» **Source**:
--- Begin ---
I suppose it is possible that it did in fact time out and the index
vacuum was still in progress. But most of the other "too slow"
failures were when the standby was trying to catch up. Usually the
pg_stat_progress_vacuum test fails because we didn't actually do that
index vacuuming round yet.

- Melanie



On Tue, Jul 23, 2024 at 5:43 AM Melanie Plageman
<melanieplageman@gmail.com> wrote:
>
> On Mon, Jul 22, 2024 at 10:54 PM Masahiko Sawada <sawada.mshk@gmail.com> wrote:
> >
> > On Mon, Jul 22, 2024 at 6:26 PM Melanie Plageman
> > <melanieplageman@gmail.com> wrote:
> > >
> > > On Mon, Jul 22, 2024 at 6:36 PM Tom Lane <tgl@sss.pgh.pa.us> wrote:
> > > >
> > > > Melanie Plageman <melanieplageman@gmail.com> writes:
> > > > > We've only run tests with this commit on some of the back branches for
> > > > > some of these animals. Of those, I don't see any failures so far. So,
> > > > > it seems the test instability is just related to trying to get
> > > > > multiple passes of index vacuuming reliably with TIDStore.
> > > >
> > > > > AFAICT, all the 32bit machine failures are timeouts waiting for the
> > > > > standby to catch up (mamba, gull, merswine). Unfortunately, the
> > > > > failures on copperhead (a 64 bit machine) are because we don't
> > > > > actually succeed in triggering a second vacuum pass. This would not be
> > > > > fixed by a longer timeout.
> > > >
> > > > Ouch.  This seems to me to raise the importance of getting a better
> > > > way to test multiple-index-vacuum-passes.  Peter argued upthread
> > > > that we don't need a better way, but I don't see how that argument
> > > > holds water if copperhead was not reaching it despite being 64-bit.
> > > > (Did you figure out exactly why it doesn't reach the code?)
--- End ---
» **The tasks**:
- A) In the email thread, which 32-bit machines failed with timeouts while waiting for the standby to catch up?
- B) Please copy the plant sheet records below word for word, leaving the pictures out of your answer.

» **Items**:
--- Begin ---
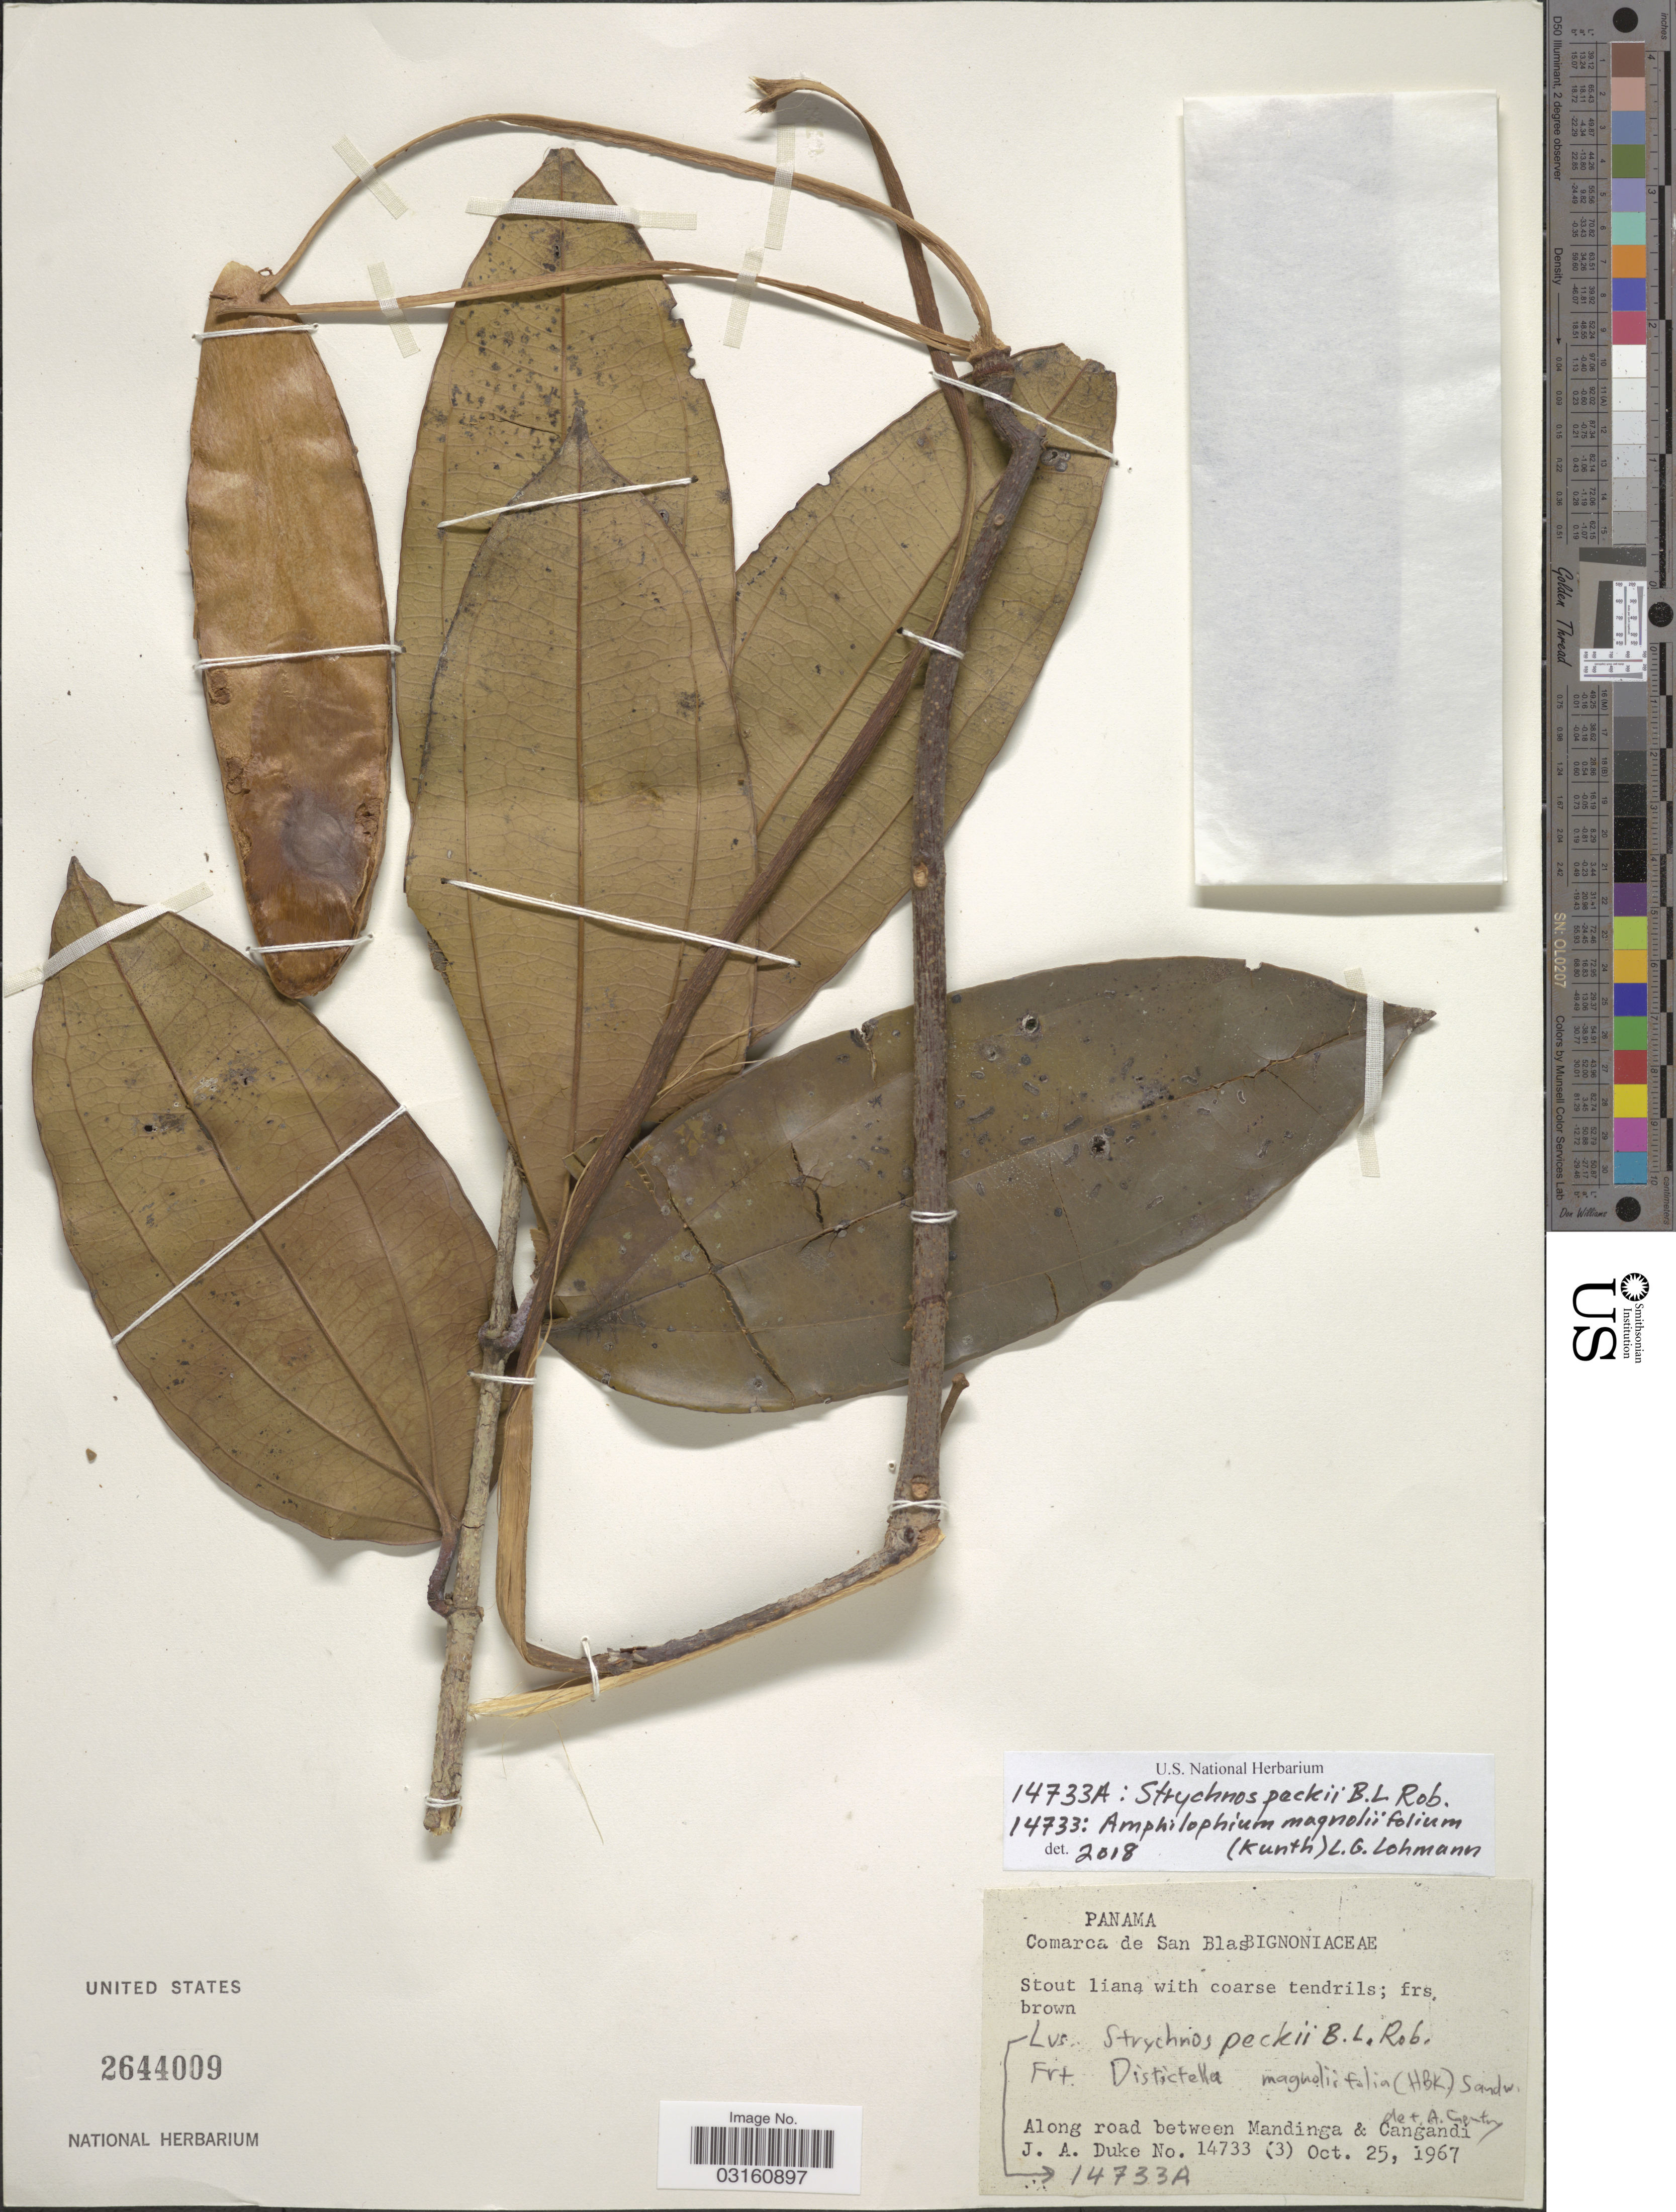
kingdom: Plantae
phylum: Tracheophyta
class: Magnoliopsida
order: Gentianales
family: Loganiaceae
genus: Strychnos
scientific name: Strychnos peckii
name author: B.L. Rob.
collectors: J. A. Duke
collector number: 14733(3)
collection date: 1967-10-25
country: Panama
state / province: Kuna Yala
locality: Comarca de San Blas. Along road between Mandinga & Gangandi.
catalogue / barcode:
--- End ---
» **Answers below**:
- A) Mamba, gull, and merswine.

- B)
kingdom: Plantae
phylum: Tracheophyta
class: Magnoliopsida
order: Gentianales
family: Loganiaceae
genus: Strychnos
scientific name: Strychnos peckii
name author: B.L. Rob.
collectors: J. A. Duke
collector number: 14733(3)
collection date: 1967-10-25
country: Panama
state / province: Kuna Yala
locality: Comarca de San Blas. Along road between Mandinga & Gangandi.
catalogue / barcode:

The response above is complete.